One school of thought says it will. Here's how:

  • The stimulus package will increase tax credits for home buyers to $8,000. Walter Molony of the National Association of Realtors told me that this should result in 300,000 more home sales within a few months.
  • Fannie Mae and Freddie Mac will be able to handle loans for higher-priced homes, specifically up to about $750,000. Molony believes this will result in 150,000 more near-term home sales, especially in high-priced markets such as San Francisco where expensive homes in that range are quite common.
  • Previous measures by the Bush administration to lower interest rates on mortgages is expected to boost home sales by about 400,000.
  • Obama's announcement today to help homeowners facing foreclosure with a $75 billion rescue package will indirectly help home prices overall by stabilizing markets and reassuring lenders.
Molony believes the programs should boost home sales by about 850,000. That's not an insignificant sum. "Taken together, this could lead to price stabilization by the third quarter and perhaps price growth by the fourth quarter," Molony told me.

Is this too optimistic? I'm not sure. Molony says his organization will update its market forecast by March 3. And, there are certain to be naysayers who note that the problems in home buying are still enormous and that Barack's remedies don't go far enough.

Another issue is the morality of bailouts. Some commentators such as Arianna Huffington insist that if the federal government can bail out Bank of America and Citigroup for their financial errors, then everyday homeowners deserve some help. She's also worried that the Obama team of Treasury Secretary Timothy Geithner and economic adviser Larry Summers reeks too much of Wall Street cronyism similar to the Bush administration.

Conversely, one view has it that many homeowners got themselves into trouble by accepting loan terms they couldn't handle and speculating by trying to flip several properties at once. As a New Yorker piece notes, one Fort Myers real estate agent sums it up by saying "Greed and easy money, that was the germ."

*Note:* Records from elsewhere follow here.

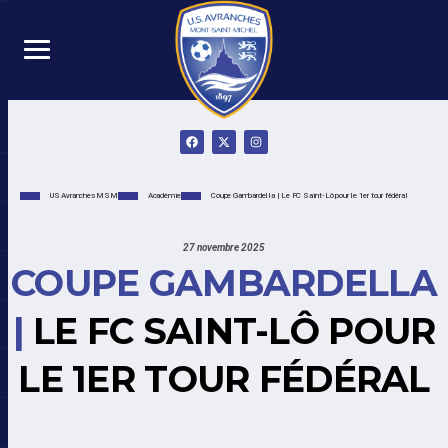
US Avranches MSM
Académie
Coupe Gambardella | Le FC Saint-Lô pour le 1er tour fédéral
27 novembre 2025
COUPE GAMBARDELLA
|
LE FC SAINT-LÔ POUR
LE 1ER TOUR FÉDÉRAL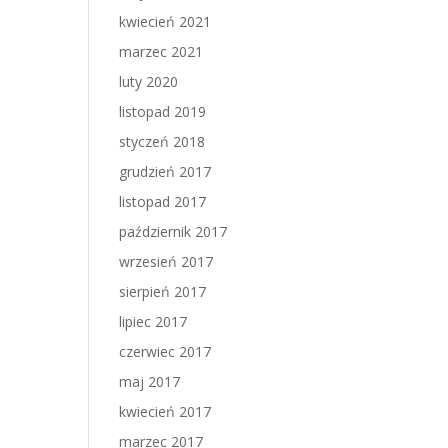
kwiecień 2021
marzec 2021
luty 2020
listopad 2019
styczeń 2018
grudzień 2017
listopad 2017
październik 2017
wrzesień 2017
sierpień 2017
lipiec 2017
czerwiec 2017
maj 2017
kwiecień 2017
marzec 2017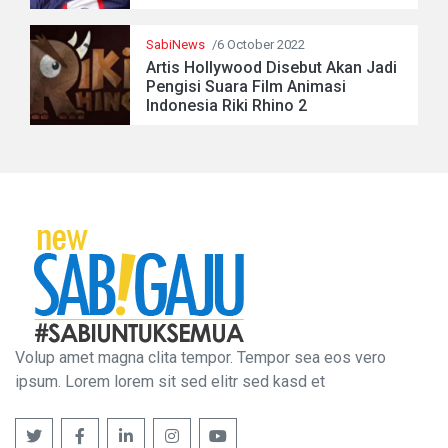
SabiNews
/6 October 2022
Artis Hollywood Disebut Akan Jadi
Pengisi Suara Film Animasi
Indonesia Riki Rhino 2
Volup amet magna clita tempor. Tempor sea eos vero
ipsum. Lorem lorem sit sed elitr sed kasd et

There are worried that Obama's bailout to homeowners facing foreclosure will be too expensive and troubled mortgage holders will walk away from bad deals anyway. A study by the Federal Reserve of the Boston market downturn in the late 1980s and early 1990s suggests that won't be the case. The walk away rate was actually quite small.
If this is the case now and Molony's predictions are right, maybe there's hope sooner than we thought.